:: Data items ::
......
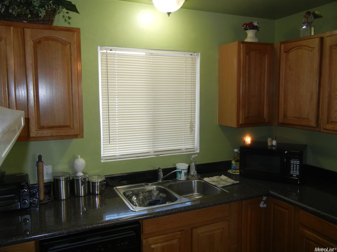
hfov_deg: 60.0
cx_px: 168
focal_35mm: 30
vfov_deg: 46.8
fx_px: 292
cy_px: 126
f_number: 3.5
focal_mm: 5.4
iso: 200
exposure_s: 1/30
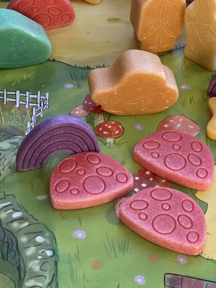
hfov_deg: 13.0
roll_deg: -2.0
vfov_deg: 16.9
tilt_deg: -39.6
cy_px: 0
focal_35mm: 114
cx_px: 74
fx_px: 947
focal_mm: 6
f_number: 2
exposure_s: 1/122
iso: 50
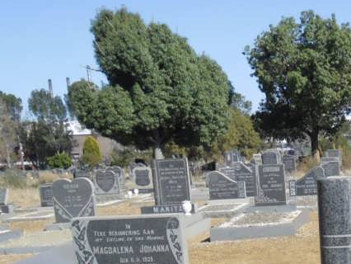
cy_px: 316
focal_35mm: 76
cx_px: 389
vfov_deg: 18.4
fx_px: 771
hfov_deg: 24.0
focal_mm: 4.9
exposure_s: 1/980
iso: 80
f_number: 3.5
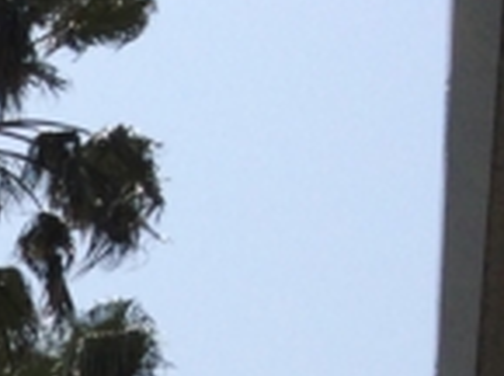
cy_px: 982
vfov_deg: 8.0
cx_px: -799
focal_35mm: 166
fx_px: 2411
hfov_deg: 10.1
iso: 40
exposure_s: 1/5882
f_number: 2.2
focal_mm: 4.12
......
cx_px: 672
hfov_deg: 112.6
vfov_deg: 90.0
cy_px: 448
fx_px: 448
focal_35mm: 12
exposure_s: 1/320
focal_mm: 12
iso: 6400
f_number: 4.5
......
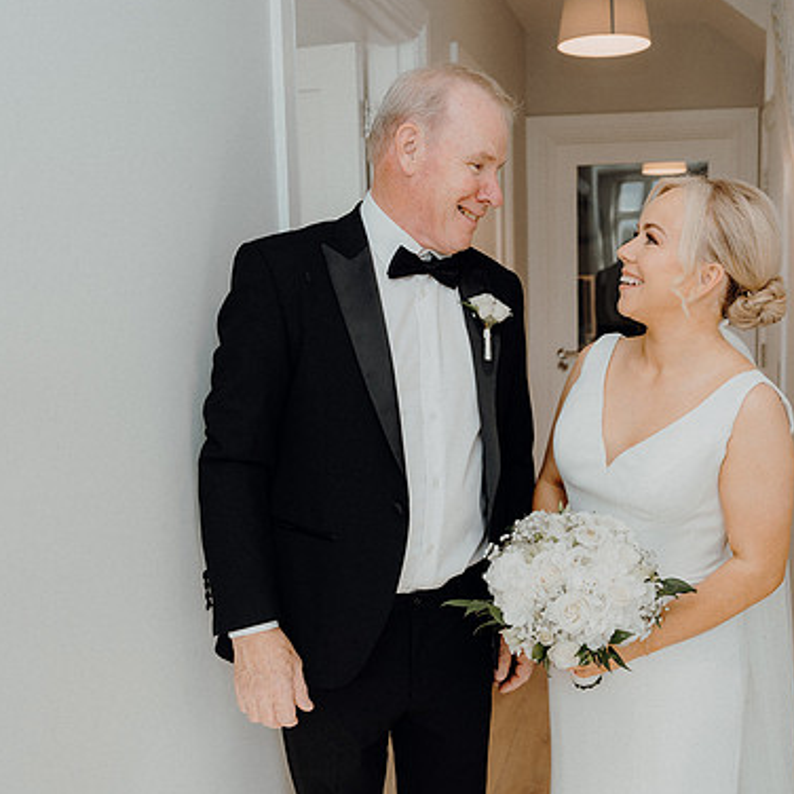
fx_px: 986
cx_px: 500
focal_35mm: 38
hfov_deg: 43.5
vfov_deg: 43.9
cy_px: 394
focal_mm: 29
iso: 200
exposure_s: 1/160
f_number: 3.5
......
:: Assignment ::
In the entries above, find the line with "hfov_deg: 60.0" and the line with "focal_mm: 4.12". Return exactly those lines and all the ones between them, pictures excluded.

:: Output ::
hfov_deg: 60.0
cx_px: 168
focal_35mm: 30
vfov_deg: 46.8
fx_px: 292
cy_px: 126
f_number: 3.5
focal_mm: 5.4
iso: 200
exposure_s: 1/30
hfov_deg: 13.0
roll_deg: -2.0
vfov_deg: 16.9
tilt_deg: -39.6
cy_px: 0
focal_35mm: 114
cx_px: 74
fx_px: 947
focal_mm: 6
f_number: 2
exposure_s: 1/122
iso: 50
cy_px: 316
focal_35mm: 76
cx_px: 389
vfov_deg: 18.4
fx_px: 771
hfov_deg: 24.0
focal_mm: 4.9
exposure_s: 1/980
iso: 80
f_number: 3.5
cy_px: 982
vfov_deg: 8.0
cx_px: -799
focal_35mm: 166
fx_px: 2411
hfov_deg: 10.1
iso: 40
exposure_s: 1/5882
f_number: 2.2
focal_mm: 4.12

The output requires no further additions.